EXERCISE REQUIREMENTS: How many of the lines in the material below contain the word "your"? Give the number alone.

:::::

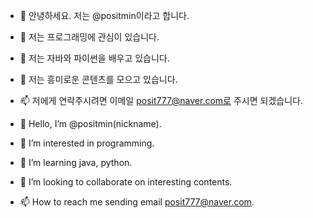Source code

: - 👋 안녕하세요. 저는 @positmin이라고 합니다.
- 👀 저는 프로그래밍에 관심이 있습니다.
- 🌱 저는 자바와 파이썬을 배우고 있습니다.
- 💞️ 저는 흥미로운 콘텐츠를 모으고 있습니다.
- 📫 저에게 연락주시려면 이메일 posit777@naver.com로 주시면 되겠습니다.

- 👋 Hello, I’m @positmin(nickname).
- 👀 I’m interested in programming.
- 🌱 I’m learning java, python.
- 💞️ I’m looking to collaborate on interesting contents.
- 📫 How to reach me sending email posit777@naver.com.

<!---
positmin/positmin is a ✨ special ✨ repository because its `README.md` (this file) appears on your GitHub profile.
You can click the Preview link to take a look at your changes.
--->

:::::

REPLY: 2